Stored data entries
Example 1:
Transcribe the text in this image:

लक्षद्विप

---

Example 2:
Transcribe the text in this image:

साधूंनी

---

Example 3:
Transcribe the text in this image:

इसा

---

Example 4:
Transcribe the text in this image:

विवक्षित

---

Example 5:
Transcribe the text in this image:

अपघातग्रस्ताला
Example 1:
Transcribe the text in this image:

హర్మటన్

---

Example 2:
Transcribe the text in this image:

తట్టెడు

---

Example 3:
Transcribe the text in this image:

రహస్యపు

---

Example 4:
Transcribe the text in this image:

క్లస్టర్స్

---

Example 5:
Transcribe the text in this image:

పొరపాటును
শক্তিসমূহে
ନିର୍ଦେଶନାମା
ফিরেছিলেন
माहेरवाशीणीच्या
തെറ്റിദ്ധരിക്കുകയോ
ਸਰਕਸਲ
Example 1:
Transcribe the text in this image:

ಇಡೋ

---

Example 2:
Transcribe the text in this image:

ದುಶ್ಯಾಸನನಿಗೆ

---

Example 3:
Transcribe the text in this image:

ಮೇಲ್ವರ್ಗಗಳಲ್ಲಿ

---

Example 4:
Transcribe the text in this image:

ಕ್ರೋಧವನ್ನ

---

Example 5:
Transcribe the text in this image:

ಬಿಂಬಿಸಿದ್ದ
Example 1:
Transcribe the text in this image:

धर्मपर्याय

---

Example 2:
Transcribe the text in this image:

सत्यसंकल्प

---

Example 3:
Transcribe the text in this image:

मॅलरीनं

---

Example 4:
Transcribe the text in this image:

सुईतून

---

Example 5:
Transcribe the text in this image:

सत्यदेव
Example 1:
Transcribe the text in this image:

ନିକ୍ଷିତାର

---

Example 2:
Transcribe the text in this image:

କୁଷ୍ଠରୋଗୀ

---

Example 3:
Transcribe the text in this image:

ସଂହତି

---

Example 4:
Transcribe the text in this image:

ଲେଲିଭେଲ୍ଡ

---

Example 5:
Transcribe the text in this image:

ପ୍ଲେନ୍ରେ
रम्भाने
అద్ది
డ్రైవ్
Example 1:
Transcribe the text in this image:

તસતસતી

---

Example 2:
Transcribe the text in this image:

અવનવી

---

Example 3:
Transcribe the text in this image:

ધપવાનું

Your instructions | Produce a word-for-word copy of all the entries above.

Solution |
Example 1:
Transcribe the text in this image:

लक्षद्विप

---

Example 2:
Transcribe the text in this image:

साधूंनी

---

Example 3:
Transcribe the text in this image:

इसा

---

Example 4:
Transcribe the text in this image:

विवक्षित

---

Example 5:
Transcribe the text in this image:

अपघातग्रस्ताला
Example 1:
Transcribe the text in this image:

హర్మటన్

---

Example 2:
Transcribe the text in this image:

తట్టెడు

---

Example 3:
Transcribe the text in this image:

రహస్యపు

---

Example 4:
Transcribe the text in this image:

క్లస్టర్స్

---

Example 5:
Transcribe the text in this image:

పొరపాటును
শক্তিসমূহে
ନିର୍ଦେଶନାମା
ফিরেছিলেন
माहेरवाशीणीच्या
തെറ്റിദ്ധരിക്കുകയോ
ਸਰਕਸਲ
Example 1:
Transcribe the text in this image:

ಇಡೋ

---

Example 2:
Transcribe the text in this image:

ದುಶ್ಯಾಸನನಿಗೆ

---

Example 3:
Transcribe the text in this image:

ಮೇಲ್ವರ್ಗಗಳಲ್ಲಿ

---

Example 4:
Transcribe the text in this image:

ಕ್ರೋಧವನ್ನ

---

Example 5:
Transcribe the text in this image:

ಬಿಂಬಿಸಿದ್ದ
Example 1:
Transcribe the text in this image:

धर्मपर्याय

---

Example 2:
Transcribe the text in this image:

सत्यसंकल्प

---

Example 3:
Transcribe the text in this image:

मॅलरीनं

---

Example 4:
Transcribe the text in this image:

सुईतून

---

Example 5:
Transcribe the text in this image:

सत्यदेव
Example 1:
Transcribe the text in this image:

ନିକ୍ଷିତାର

---

Example 2:
Transcribe the text in this image:

କୁଷ୍ଠରୋଗୀ

---

Example 3:
Transcribe the text in this image:

ସଂହତି

---

Example 4:
Transcribe the text in this image:

ଲେଲିଭେଲ୍ଡ

---

Example 5:
Transcribe the text in this image:

ପ୍ଲେନ୍ରେ
रम्भाने
అద్ది
డ్రైవ్
Example 1:
Transcribe the text in this image:

તસતસતી

---

Example 2:
Transcribe the text in this image:

અવનવી

---

Example 3:
Transcribe the text in this image:

ધપવાનું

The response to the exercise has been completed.